→ EXERCISE PROMPT: Which lines in the data contain the word "komfort"? Please copy each of them.

→ GIVEN RECORDS:
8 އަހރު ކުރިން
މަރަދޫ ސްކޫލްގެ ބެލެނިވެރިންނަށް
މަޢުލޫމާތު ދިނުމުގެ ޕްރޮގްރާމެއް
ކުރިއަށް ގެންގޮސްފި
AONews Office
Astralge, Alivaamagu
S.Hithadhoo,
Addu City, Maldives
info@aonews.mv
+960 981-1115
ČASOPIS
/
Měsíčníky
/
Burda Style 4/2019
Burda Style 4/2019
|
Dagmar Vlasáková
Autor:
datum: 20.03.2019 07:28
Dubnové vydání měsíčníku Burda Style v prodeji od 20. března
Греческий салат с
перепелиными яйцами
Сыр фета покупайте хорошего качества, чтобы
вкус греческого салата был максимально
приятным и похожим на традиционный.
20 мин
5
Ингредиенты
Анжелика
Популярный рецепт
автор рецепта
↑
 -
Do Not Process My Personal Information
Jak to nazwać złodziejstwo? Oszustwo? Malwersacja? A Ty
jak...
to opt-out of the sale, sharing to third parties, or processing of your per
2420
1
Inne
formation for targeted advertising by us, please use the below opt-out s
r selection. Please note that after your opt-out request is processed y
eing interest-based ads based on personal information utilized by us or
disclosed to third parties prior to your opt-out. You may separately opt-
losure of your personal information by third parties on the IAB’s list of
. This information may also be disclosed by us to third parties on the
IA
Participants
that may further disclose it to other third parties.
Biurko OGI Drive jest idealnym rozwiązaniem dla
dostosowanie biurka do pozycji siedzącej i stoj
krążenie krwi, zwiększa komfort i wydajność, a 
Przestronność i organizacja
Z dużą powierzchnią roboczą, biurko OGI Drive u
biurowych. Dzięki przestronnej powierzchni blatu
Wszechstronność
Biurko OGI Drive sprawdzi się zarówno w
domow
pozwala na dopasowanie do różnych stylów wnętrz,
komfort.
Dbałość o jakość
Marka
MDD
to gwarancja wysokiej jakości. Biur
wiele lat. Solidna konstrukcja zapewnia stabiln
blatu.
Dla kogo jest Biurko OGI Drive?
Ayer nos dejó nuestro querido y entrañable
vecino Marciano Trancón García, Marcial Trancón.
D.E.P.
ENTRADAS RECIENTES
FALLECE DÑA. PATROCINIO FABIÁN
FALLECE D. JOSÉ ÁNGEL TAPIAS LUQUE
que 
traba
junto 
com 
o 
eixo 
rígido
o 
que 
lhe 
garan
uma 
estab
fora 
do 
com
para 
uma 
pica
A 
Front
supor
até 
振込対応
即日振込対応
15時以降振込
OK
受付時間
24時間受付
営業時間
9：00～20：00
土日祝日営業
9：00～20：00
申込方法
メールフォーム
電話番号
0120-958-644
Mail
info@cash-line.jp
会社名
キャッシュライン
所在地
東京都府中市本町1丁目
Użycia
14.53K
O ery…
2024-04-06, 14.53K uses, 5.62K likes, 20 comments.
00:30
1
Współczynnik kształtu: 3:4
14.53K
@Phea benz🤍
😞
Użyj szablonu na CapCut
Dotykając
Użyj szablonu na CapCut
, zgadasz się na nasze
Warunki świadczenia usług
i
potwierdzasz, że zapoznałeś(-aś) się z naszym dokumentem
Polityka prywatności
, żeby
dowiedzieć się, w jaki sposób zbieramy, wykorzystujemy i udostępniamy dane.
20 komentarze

→ ANSWER TO THIS TASK:
krążenie krwi, zwiększa komfort i wydajność, a 
komfort.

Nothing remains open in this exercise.